Latitude: 50.5187 / 50°31'7"N

Longitude: -4.5061 / 4°30'21"W

OS Eastings: 222436.749002

OS Northings: 71763.220113

OS Grid: SX224717

Mapcode National: GBR ND.JLCK

Mapcode Global: FRA 17GP.DBC

Entry Name: Prehistoric platform cairn 365m north of Furswain Farm

Scheduled Date: 28 March 1994

Source: Historic England

Source ID: 1008180

English Heritage Legacy ID: 15236

County: Cornwall

Civil Parish: St. Cleer

Traditional County: Cornwall

Lieutenancy Area (Ceremonial County): Cornwall

Church of England Parish: St Cleer

Church of England Diocese: Truro

Details

The monument includes a prehistoric funerary platform cairn situated near two
other broadly contemporary cairns on the summit of a small hill east of the
River Fowey valley on south-east Bodmin Moor.
The cairn is visible as a largely turf-covered platform of heaped rubble, 15m
in diameter and up to 0.3m high above the surrounding thick peaty turf which
partly masks the cairn's periphery. Unrecorded antiquarian excavation has
produced several shallow hollows, up to 0.1m deep, within the surface of the
platform. This cairn is centred 77m south-east and 68m south of two further
round cairns, together forming a loose grouping about the hill's summit.

[Limb landmark coordinates]
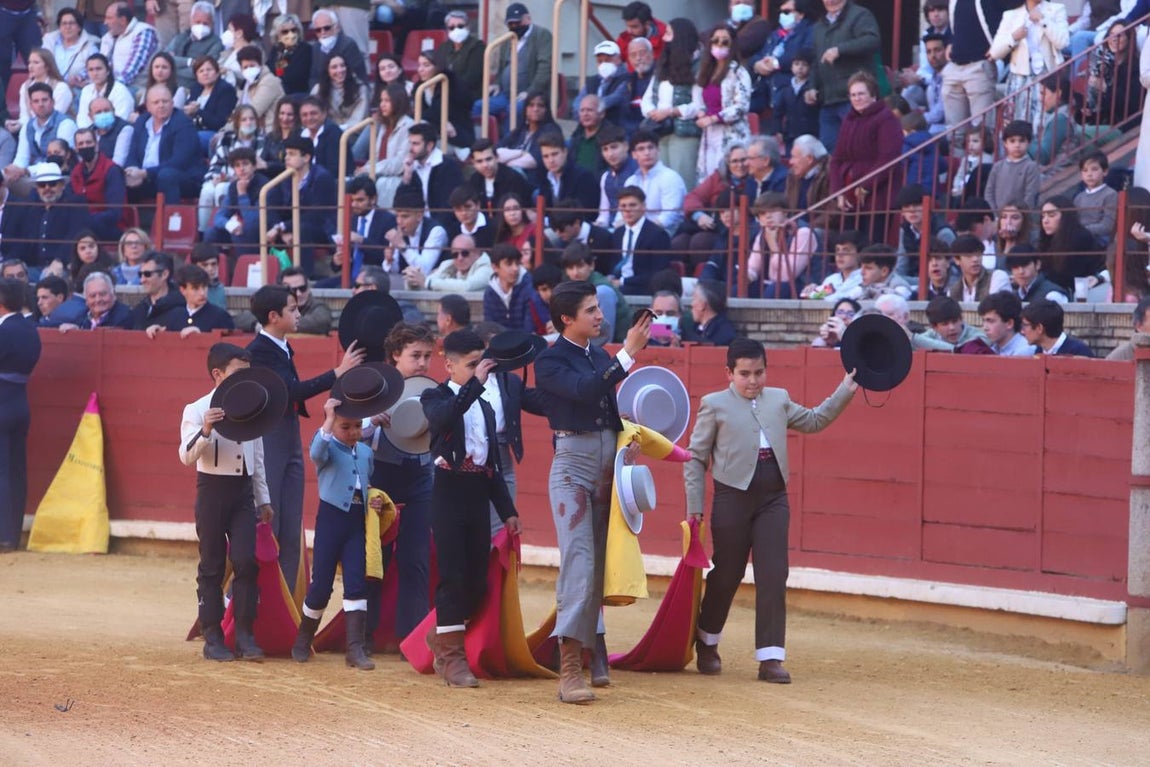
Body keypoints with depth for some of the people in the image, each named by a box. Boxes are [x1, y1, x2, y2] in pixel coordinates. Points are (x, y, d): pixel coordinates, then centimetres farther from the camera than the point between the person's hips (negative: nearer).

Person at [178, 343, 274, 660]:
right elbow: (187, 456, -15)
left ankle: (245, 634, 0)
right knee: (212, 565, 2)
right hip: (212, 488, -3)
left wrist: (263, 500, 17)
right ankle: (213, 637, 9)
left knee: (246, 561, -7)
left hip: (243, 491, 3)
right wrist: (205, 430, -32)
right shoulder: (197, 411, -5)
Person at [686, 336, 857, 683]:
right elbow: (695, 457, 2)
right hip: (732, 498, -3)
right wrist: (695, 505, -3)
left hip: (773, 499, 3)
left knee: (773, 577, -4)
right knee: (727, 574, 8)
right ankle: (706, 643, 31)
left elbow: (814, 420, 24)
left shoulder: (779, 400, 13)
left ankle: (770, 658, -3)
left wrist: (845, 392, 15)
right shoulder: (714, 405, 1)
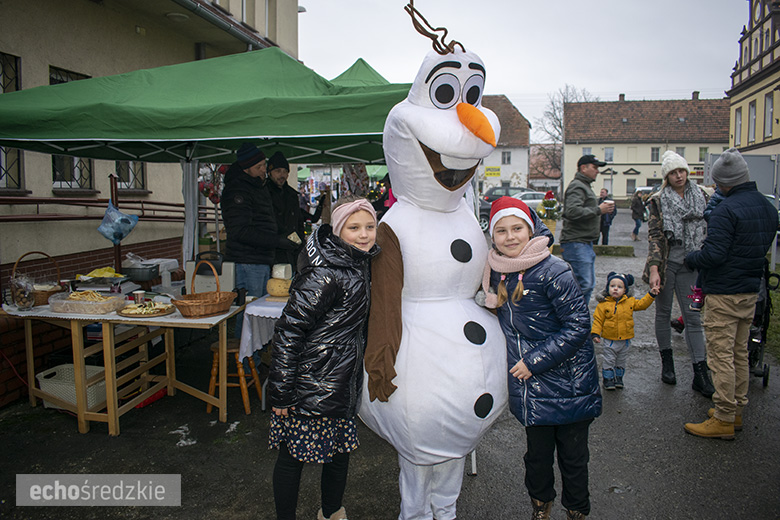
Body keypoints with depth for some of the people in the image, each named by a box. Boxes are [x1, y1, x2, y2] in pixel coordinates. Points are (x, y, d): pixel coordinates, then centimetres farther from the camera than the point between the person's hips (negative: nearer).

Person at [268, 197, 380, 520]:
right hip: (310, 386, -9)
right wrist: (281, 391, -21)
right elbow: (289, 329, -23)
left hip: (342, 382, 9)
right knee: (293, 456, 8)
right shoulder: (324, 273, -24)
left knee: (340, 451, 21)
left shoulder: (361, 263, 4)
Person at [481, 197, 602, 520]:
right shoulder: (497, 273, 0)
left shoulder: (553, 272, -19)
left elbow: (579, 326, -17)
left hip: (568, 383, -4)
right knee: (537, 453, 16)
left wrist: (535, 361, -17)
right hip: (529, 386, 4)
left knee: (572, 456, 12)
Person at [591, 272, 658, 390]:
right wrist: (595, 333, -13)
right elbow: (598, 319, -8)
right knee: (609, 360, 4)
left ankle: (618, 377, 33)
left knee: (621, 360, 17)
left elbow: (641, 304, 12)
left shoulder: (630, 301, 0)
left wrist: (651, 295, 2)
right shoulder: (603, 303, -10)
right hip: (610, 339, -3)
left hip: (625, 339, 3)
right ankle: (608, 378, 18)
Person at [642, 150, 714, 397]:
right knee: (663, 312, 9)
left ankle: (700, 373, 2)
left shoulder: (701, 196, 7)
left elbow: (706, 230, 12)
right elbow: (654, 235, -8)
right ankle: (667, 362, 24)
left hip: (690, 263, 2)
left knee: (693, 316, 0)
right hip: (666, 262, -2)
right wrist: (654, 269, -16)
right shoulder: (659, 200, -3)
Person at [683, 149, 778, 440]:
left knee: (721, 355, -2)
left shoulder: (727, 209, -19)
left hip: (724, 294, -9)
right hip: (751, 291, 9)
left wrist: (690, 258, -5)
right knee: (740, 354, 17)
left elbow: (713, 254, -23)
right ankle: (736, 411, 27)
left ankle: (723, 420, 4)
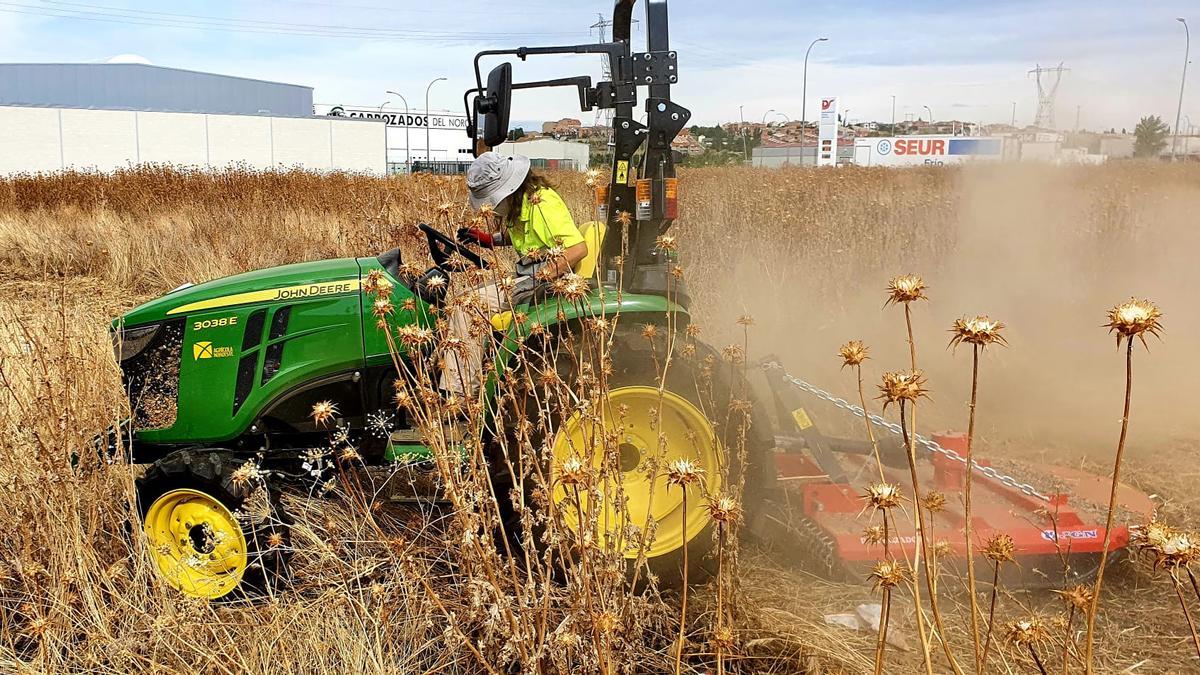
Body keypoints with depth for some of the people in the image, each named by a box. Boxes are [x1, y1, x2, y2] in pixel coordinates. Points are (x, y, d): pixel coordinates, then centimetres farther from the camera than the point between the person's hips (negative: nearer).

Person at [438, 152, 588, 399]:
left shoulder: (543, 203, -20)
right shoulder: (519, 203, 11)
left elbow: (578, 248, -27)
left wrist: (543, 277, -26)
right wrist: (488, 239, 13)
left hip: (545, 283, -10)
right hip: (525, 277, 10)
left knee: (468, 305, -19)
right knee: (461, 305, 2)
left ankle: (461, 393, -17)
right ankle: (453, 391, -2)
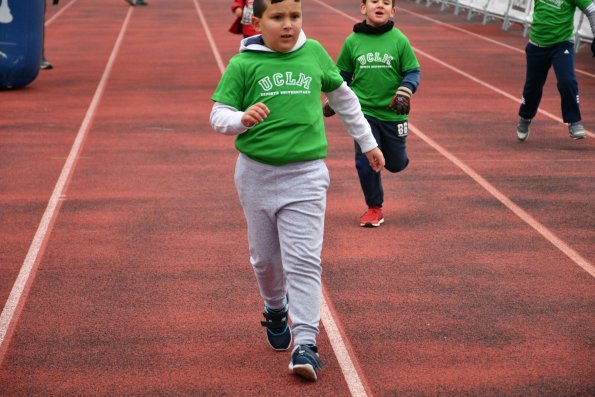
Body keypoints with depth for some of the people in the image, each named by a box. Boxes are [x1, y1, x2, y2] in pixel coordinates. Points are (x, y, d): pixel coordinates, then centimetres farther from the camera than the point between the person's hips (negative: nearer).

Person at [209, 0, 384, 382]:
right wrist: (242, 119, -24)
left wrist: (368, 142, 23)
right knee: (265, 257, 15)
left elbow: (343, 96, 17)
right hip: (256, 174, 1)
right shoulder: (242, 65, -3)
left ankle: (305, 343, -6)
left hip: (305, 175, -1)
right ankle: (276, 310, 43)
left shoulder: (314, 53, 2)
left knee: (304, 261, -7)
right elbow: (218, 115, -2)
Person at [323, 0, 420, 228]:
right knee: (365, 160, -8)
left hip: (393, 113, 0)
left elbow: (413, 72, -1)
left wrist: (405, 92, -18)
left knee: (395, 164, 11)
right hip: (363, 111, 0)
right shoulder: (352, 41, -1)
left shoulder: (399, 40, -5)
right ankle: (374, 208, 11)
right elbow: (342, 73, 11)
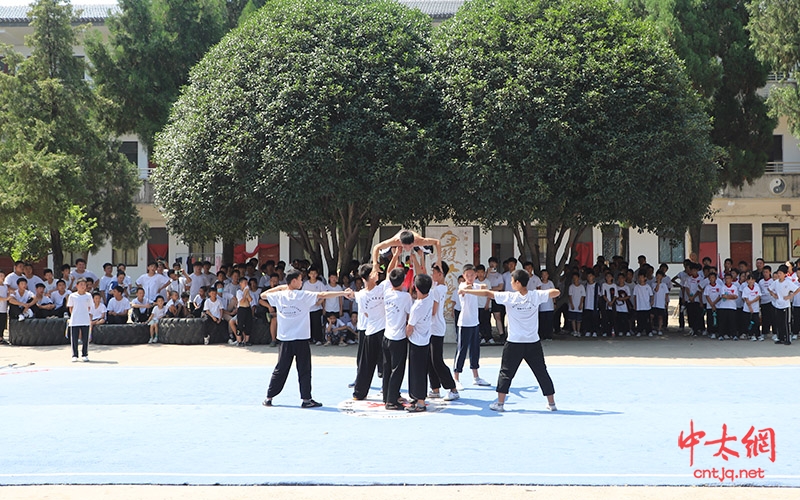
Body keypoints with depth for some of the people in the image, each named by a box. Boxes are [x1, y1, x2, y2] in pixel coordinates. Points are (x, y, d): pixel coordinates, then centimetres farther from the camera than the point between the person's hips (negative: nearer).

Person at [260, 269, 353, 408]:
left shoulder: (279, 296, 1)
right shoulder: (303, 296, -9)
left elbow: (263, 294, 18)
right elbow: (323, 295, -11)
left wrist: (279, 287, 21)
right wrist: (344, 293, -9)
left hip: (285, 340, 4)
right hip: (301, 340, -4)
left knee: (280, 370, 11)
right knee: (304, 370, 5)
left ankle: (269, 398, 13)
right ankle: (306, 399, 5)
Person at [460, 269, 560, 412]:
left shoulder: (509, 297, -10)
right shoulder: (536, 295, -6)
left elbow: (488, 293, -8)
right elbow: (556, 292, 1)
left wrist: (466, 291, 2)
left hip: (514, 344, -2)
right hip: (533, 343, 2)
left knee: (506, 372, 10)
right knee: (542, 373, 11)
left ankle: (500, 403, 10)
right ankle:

GOAL OF THE EXERCISE:
Using the cairn description, explain what caused the shallow hollows in the surface of the platform. Answer in one to three sentences.

ANSWER SECTION:
The hollows were produced by unrecorded antiquarian excavation. They are several in number and up to 0.1m deep within the surface of the platform.